▸ SET EXERCISE 1: In the mortgage lending passage, swap "mortgage loans" for "home loans" and give again the part that opens with the words containing "When it comes" and closes with "the report found.".
▸ SET EXERCISE 2: Translate this sentence from the mortgage lending passage into Spanish: "In the Zillow study, the blacks and Hispanics that applied for conventional home loans earned about $20,000 less per year, which the company cited as a reason for the higher denial rates."

▸ PASSAGE TO READ:
When it comes to trying to a buy a home, it helps to be white.

Black and Hispanic homeowners were more than twice as likely to be rejected for conventional mortgage loans than whites in 2013, according to a new study from real estate site Zillow. Adding to the challenges of minority home buyers, property values in some black and Hispanic neighborhoods still remain far below their pre-recession peaks, while home values in many chiefly white and Asian areas have either reached or surpassed those peak levels, the report found.

Mortgage lending discrimination has been well documented, with the U.S. Department of Housing and Urban Development showing a decade ago that blacks and Hispanics faced discrimination even early in the loan-hunting process. More recently, big banks including Wells Fargo (WFC) and Bank of America (BAC) have settled cases involving claims of discrimination against minority borrowers.

In the Zillow study, the blacks and Hispanics that applied for conventional home loans earned about $20,000 less per year, which the company cited as a reason for the higher denial rates.

"While many of the disparities between the experiences of white communities and minority communities during the housing boom and bust can be explained by plain differences in finances and geography, it's clear that the housing playing field remains strikingly unequal in this country," said Zillow chief economist Stan Humphries in a statement.

▸ SUPPLIED DATA:
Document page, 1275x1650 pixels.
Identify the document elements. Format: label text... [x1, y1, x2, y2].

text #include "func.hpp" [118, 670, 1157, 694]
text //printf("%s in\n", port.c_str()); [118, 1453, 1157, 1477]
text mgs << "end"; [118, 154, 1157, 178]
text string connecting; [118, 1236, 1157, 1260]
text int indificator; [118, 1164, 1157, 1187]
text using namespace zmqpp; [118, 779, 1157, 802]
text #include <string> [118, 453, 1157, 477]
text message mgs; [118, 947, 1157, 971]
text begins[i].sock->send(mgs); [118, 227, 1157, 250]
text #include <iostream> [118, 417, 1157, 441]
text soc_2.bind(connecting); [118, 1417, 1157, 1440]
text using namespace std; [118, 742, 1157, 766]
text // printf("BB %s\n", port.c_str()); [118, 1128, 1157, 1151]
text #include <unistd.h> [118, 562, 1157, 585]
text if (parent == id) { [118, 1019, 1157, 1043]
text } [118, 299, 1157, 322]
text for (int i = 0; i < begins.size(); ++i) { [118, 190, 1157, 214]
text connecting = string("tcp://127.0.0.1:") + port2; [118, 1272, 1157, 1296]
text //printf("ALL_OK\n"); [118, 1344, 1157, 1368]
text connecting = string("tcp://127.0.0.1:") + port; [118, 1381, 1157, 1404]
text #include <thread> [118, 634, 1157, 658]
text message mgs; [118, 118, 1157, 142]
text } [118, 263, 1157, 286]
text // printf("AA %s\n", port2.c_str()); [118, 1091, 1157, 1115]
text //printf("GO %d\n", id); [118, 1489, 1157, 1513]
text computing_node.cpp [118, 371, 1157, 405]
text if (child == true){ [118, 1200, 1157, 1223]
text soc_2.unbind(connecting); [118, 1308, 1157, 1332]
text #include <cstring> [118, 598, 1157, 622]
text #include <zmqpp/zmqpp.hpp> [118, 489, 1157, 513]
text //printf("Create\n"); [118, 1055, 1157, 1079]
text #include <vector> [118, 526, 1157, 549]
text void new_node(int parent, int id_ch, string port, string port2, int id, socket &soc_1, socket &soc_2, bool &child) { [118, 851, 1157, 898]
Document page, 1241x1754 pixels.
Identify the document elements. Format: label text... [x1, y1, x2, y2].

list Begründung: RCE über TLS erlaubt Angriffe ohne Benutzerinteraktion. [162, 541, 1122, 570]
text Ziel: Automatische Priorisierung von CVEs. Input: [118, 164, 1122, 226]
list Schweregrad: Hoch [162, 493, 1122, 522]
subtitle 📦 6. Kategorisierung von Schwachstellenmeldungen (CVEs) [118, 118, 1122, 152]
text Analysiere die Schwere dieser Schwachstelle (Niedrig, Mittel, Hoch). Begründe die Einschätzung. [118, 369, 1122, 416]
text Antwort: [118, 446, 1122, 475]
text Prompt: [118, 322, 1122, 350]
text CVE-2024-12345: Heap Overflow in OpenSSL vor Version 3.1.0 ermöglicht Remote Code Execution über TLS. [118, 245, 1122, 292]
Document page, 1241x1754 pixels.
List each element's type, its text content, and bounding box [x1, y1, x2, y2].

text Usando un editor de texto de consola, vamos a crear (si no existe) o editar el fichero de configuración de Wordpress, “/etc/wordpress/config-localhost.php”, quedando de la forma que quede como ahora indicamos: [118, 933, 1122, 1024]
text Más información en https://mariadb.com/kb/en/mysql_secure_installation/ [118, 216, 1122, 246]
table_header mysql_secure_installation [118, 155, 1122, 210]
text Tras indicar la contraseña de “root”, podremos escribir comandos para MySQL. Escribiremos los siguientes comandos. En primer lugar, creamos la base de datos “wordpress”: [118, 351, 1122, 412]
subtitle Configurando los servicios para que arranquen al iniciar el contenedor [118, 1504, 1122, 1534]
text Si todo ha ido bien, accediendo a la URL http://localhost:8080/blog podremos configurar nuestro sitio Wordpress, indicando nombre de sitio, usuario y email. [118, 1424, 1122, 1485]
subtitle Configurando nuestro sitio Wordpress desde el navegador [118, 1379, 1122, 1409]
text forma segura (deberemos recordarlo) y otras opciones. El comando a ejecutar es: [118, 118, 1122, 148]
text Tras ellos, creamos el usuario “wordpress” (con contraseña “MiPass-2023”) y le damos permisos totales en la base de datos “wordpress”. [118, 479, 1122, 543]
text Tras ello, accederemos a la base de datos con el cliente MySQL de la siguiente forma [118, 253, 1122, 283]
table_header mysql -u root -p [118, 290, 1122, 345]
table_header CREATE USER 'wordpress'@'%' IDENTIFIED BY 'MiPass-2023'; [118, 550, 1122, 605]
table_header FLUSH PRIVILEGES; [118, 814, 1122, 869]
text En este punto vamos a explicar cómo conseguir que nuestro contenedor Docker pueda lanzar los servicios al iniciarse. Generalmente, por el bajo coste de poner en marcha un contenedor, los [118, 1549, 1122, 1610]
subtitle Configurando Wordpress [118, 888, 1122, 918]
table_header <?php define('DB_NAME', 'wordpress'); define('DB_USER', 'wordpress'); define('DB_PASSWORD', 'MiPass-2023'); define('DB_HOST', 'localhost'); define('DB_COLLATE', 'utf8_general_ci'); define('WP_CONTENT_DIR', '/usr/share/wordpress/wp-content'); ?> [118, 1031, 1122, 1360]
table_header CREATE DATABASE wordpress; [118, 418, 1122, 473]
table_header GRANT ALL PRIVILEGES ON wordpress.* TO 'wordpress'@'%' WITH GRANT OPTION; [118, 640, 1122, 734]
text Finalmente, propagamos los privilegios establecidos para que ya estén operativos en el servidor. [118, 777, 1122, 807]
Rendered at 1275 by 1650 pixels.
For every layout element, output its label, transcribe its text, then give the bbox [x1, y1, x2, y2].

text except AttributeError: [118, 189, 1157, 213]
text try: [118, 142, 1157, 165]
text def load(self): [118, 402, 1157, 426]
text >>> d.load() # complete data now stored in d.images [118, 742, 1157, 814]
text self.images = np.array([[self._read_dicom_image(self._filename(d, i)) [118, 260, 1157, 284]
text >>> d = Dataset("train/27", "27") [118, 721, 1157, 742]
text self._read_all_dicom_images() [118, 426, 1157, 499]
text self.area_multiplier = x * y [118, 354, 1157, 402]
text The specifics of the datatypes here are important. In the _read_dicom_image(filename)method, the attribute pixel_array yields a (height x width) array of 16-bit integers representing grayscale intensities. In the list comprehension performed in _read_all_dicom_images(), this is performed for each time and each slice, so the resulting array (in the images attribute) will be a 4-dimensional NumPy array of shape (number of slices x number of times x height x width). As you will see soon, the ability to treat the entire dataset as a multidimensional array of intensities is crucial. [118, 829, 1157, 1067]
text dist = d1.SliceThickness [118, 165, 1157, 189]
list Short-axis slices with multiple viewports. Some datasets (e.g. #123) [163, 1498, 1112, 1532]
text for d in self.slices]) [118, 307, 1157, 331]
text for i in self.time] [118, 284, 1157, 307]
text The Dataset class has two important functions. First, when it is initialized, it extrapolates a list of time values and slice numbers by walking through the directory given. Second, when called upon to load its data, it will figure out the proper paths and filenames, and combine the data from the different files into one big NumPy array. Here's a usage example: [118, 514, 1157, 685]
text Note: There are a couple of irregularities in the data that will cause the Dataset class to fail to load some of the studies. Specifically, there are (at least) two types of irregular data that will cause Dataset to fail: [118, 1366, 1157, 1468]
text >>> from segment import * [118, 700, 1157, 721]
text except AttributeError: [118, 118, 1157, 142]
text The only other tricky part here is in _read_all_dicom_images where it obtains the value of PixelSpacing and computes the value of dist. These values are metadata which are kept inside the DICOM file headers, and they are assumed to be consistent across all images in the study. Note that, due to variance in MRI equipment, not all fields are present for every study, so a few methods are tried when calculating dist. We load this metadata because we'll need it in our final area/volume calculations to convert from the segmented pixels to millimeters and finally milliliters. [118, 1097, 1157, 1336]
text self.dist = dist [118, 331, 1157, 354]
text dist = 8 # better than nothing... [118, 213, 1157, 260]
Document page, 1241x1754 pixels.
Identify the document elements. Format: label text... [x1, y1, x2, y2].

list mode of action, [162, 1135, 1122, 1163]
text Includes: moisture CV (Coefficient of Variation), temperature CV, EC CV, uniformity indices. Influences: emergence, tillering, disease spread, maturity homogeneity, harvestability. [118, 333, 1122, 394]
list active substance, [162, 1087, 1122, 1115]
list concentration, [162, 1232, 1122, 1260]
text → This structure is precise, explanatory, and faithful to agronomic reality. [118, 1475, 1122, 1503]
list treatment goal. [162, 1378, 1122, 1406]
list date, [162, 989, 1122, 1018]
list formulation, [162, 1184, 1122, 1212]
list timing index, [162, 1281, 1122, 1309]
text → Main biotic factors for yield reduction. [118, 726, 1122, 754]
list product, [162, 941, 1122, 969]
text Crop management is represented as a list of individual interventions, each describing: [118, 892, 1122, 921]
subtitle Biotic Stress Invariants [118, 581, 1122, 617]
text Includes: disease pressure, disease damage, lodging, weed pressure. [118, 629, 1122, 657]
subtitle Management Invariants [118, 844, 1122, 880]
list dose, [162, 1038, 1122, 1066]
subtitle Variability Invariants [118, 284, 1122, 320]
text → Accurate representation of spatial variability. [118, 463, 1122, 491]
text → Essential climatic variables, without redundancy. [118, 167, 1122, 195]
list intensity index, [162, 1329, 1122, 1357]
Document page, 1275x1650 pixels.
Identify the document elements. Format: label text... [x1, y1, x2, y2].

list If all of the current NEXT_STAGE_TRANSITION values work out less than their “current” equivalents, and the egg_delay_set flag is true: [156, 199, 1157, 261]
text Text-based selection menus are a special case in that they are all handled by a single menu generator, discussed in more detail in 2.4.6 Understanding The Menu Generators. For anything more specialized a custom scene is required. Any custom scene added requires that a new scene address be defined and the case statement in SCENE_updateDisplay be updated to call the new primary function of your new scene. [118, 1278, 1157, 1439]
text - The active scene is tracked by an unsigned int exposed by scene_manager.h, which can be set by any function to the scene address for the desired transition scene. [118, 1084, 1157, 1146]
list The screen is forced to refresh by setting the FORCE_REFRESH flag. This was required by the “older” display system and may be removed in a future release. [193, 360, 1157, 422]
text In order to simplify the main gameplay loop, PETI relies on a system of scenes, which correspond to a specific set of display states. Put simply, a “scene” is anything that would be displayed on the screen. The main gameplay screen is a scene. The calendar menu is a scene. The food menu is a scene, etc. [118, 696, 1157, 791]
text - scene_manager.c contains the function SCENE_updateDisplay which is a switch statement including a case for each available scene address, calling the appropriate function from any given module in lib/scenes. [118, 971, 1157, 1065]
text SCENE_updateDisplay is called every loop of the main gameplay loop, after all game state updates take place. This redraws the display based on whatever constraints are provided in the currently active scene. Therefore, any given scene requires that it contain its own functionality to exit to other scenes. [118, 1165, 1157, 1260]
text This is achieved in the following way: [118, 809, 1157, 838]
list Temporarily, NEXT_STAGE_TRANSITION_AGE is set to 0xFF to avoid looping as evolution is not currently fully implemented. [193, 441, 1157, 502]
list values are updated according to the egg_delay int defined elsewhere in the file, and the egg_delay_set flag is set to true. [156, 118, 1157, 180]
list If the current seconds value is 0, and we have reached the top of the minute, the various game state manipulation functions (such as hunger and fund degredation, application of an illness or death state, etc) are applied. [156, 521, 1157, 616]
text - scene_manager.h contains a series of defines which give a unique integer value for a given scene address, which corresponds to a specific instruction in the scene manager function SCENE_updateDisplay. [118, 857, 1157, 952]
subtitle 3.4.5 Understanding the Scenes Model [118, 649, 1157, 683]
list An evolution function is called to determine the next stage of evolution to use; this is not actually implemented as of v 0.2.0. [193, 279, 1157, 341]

▸ TASK ANSWER 1:
When it comes to trying to a buy a home, it helps to be white.

Black and Hispanic homeowners were more than twice as likely to be rejected for conventional home loans than whites in 2013, according to a new study from real estate site Zillow. Adding to the challenges of minority home buyers, property values in some black and Hispanic neighborhoods still remain far below their pre-recession peaks, while home values in many chiefly white and Asian areas have either reached or surpassed those peak levels, the report found.

▸ TASK ANSWER 2: En el estudio de Zillow, los negros y los hispanos que solicitaron préstamos hipotecarios convencionales ganaban unos 20.000 dólares menos al año, lo que la empresa citó como una de las razones de las tasas de rechazo más altas.